ਮਨ ਮਹਿ ਕਹਿਯੋ ਭਲੀ ਬਿਧਿ ਕੀਨੀ ॥
man meh kahiyo bhalee bidh keenee |

Hij begon in gedachten te zeggen dat Vidhata het goed heeft gedaan

ਘਰ ਮਹਿ ਨਾਰਿ ਰੋਗਿਹਾ ਦੀਨੀ ॥੧੦॥
ghar meh naar rogihaa deenee |10|

Dat het aan de vrouw wordt gegeven om de ziekte thuis te genezen. 10.

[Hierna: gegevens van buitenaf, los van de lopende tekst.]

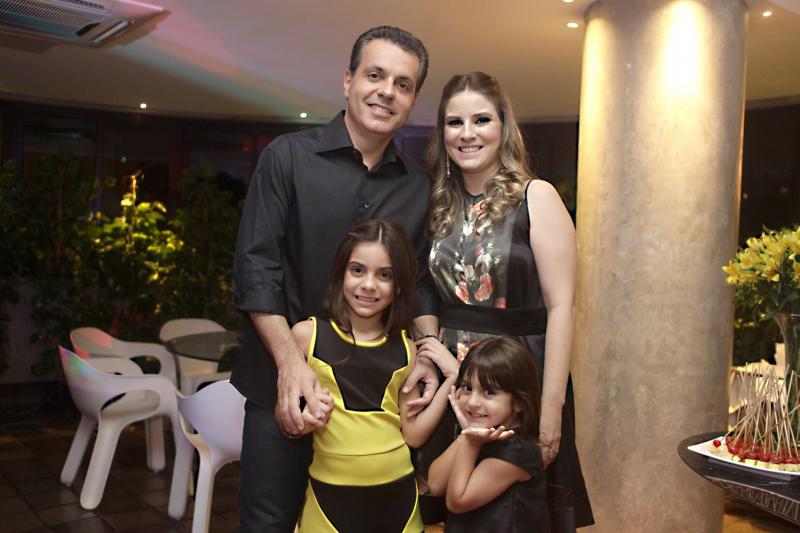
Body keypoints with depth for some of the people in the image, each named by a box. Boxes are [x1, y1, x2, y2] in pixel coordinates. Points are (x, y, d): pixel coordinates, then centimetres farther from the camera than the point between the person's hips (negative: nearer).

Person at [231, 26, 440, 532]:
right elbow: (256, 267, -10)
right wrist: (291, 362, -18)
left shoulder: (418, 185, 4)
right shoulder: (288, 157, -6)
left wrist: (427, 354, -7)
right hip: (286, 381, -3)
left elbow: (422, 282, 9)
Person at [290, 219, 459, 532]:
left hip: (397, 492, 2)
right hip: (331, 493, -2)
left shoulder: (405, 349, 3)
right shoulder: (307, 335, -4)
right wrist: (305, 420, -18)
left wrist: (451, 380, -6)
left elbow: (413, 434, 1)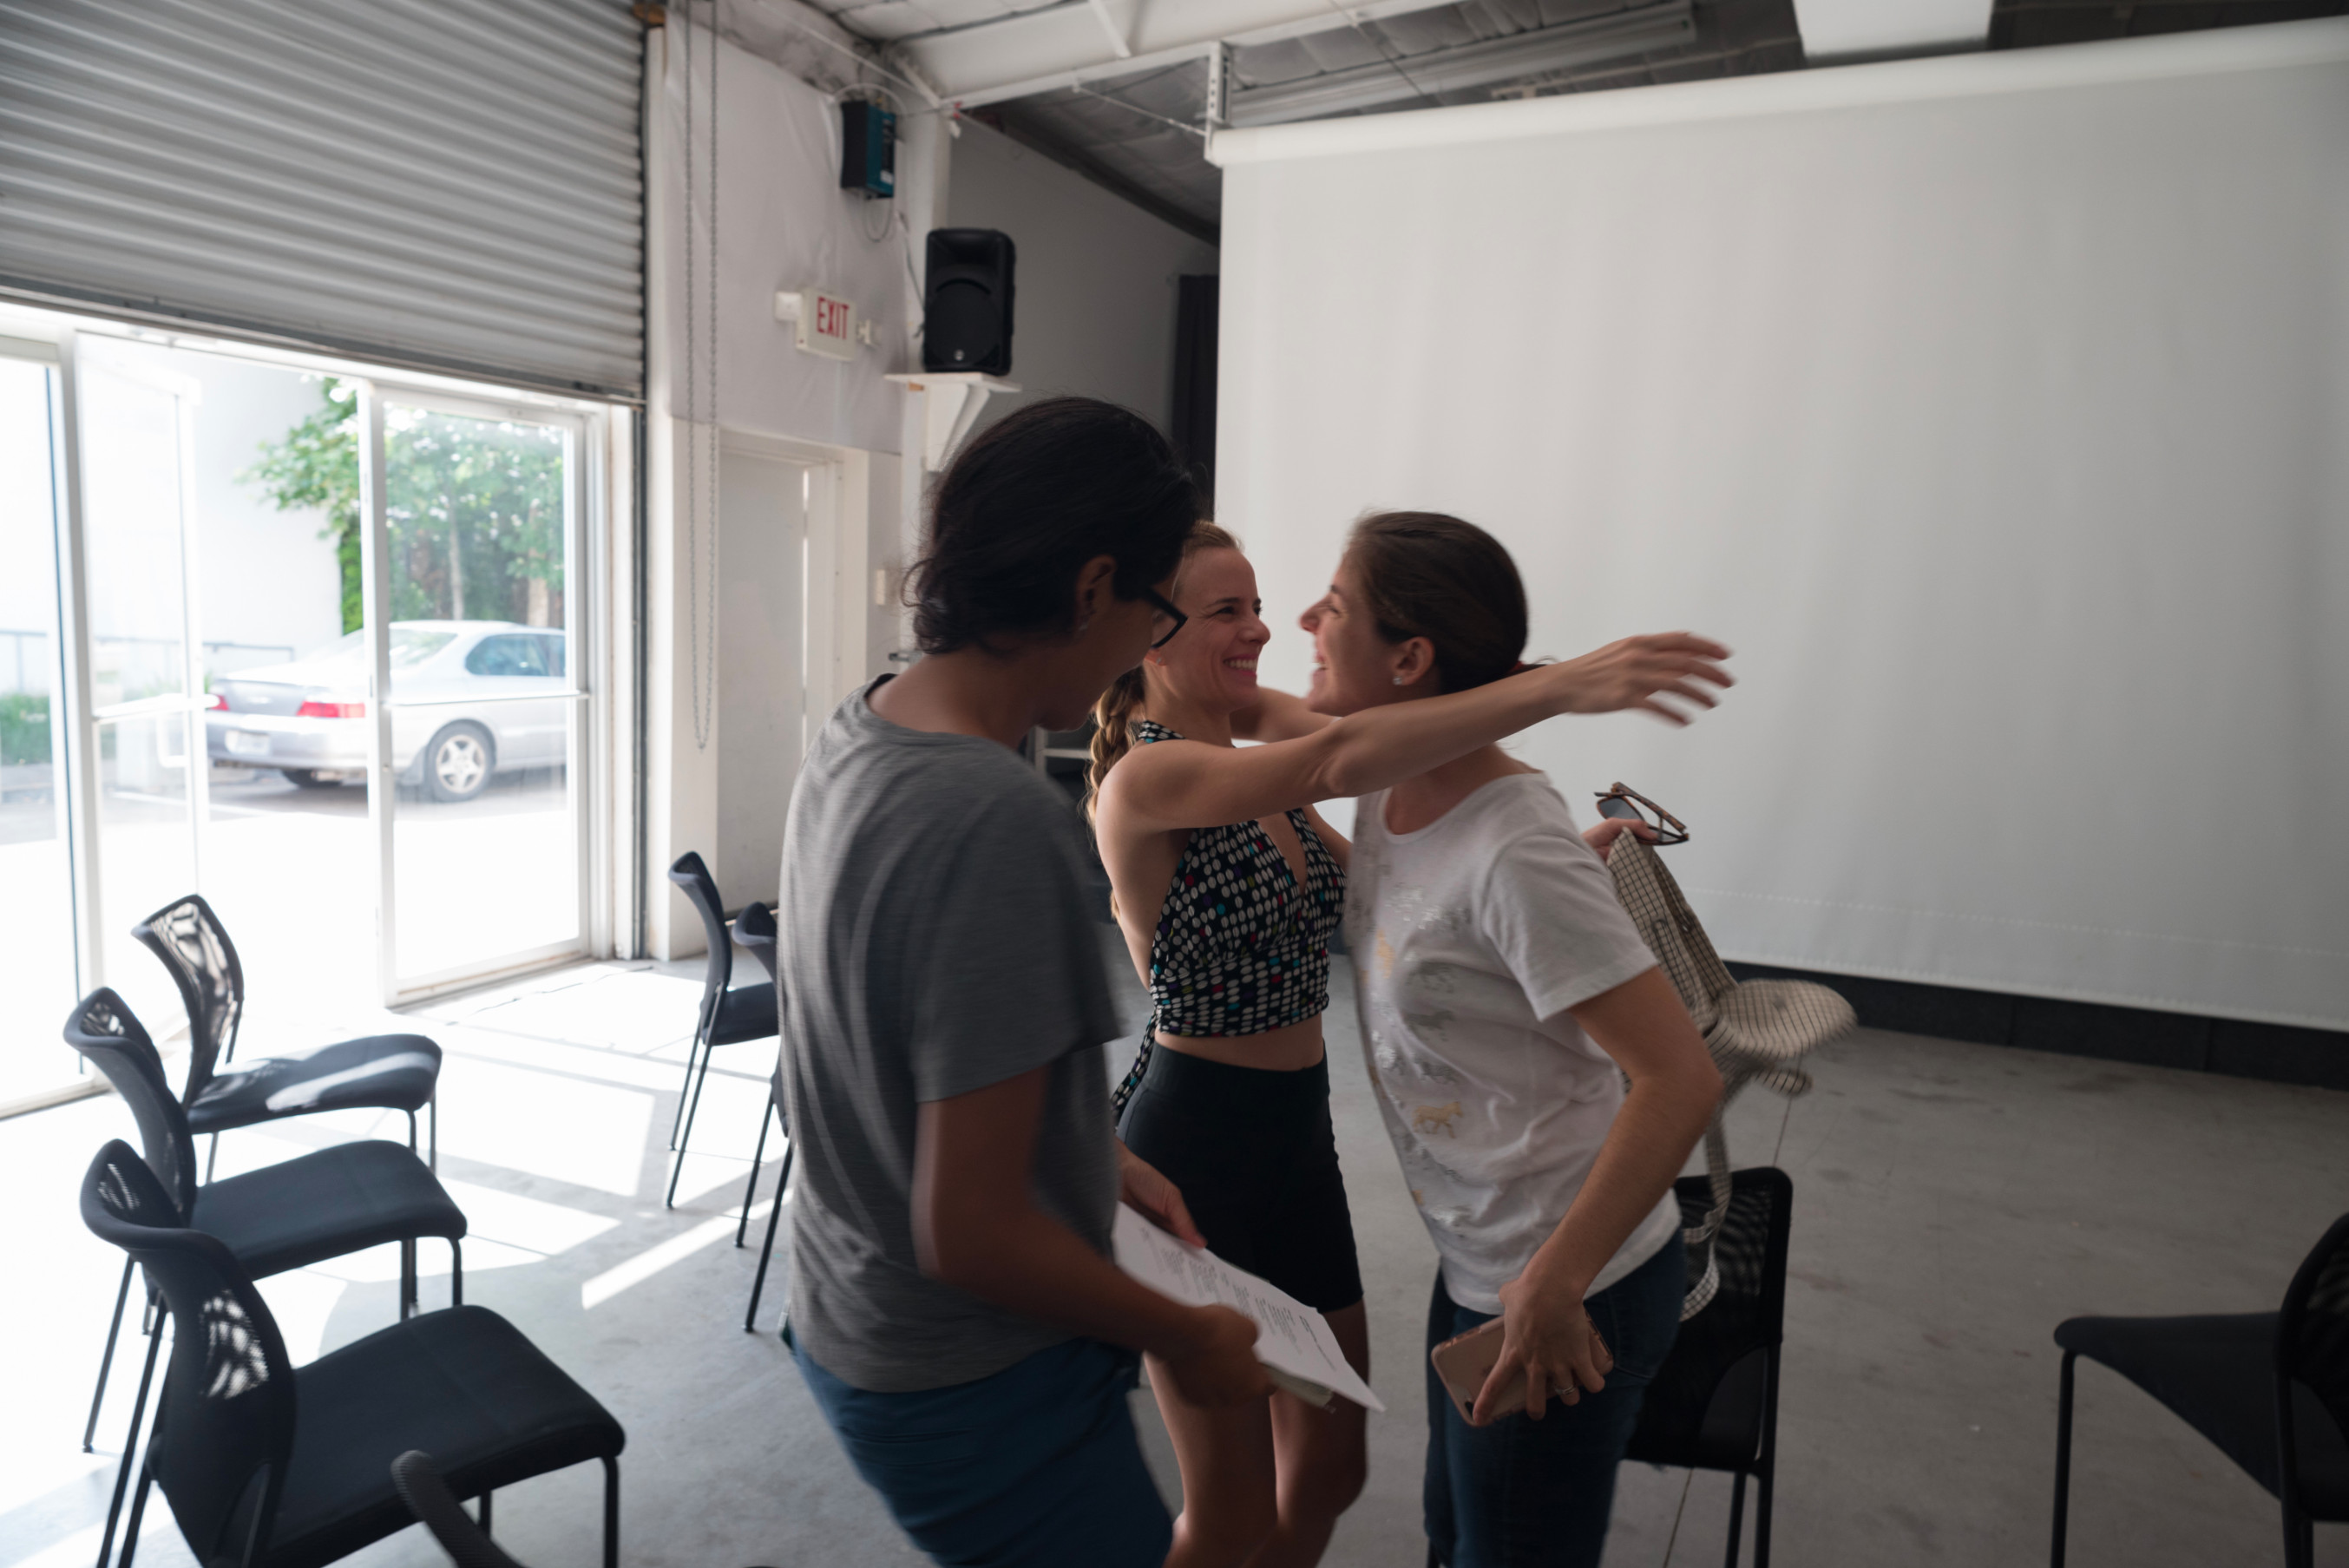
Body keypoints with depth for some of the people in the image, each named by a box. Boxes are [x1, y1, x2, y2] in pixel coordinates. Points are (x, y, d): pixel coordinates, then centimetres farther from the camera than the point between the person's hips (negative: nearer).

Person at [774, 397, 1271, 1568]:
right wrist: (1183, 1338, -12)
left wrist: (1101, 1163, 12)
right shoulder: (999, 823, -32)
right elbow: (970, 1234, -27)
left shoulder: (853, 738, -3)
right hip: (972, 1385, -9)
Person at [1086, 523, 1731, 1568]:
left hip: (1297, 1136, 8)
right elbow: (1339, 760, -38)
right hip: (1194, 1142, -8)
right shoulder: (1144, 778, -21)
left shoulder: (1251, 744, 6)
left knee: (1327, 1473, 20)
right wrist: (1558, 687, -43)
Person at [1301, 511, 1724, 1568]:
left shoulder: (1516, 856, -29)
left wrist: (1552, 1285, -25)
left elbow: (1679, 1079, -28)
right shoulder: (1382, 797, -3)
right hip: (1477, 1266, 8)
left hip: (1573, 1294, -8)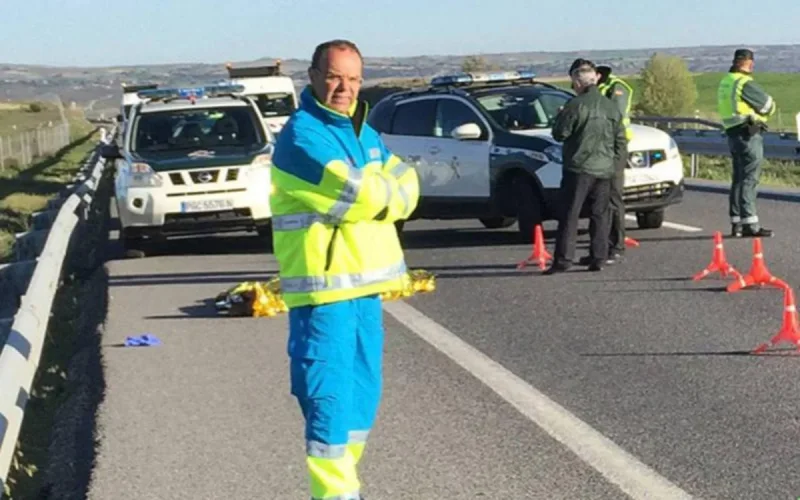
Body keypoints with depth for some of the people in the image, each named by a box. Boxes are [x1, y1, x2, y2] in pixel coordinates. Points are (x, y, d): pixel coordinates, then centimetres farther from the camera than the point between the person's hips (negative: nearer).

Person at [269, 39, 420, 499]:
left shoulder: (364, 133, 15)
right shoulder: (302, 135, -12)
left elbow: (406, 186, 6)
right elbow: (358, 195, -20)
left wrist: (378, 194, -13)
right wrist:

ਧੰਨਿ ਧੰਨਿ ਕਹਿ ਤਾਹਿ ਬਖਾਨਾ ॥
dhan dhan keh taeh bakhaanaa |

(De koning) zegende hem (en zei dat)

ਤੇਰੋ ਗੁਨ ਹਮ ਆਜੁ ਪਛਾਨਾ ॥
tero gun ham aaj pachhaanaa |

Ik heb vandaag je kwaliteit herkend.

ਪਛਮ ਦਿਸਿ ਹਮ ਸੁਨੀ ਬਨੈਯਤ ॥
pachham dis ham sunee banaiyat |

Ik heb gehoord dat (van dit soort medicijnen) wordt gemaakt in (de landen van) de westelijke richting.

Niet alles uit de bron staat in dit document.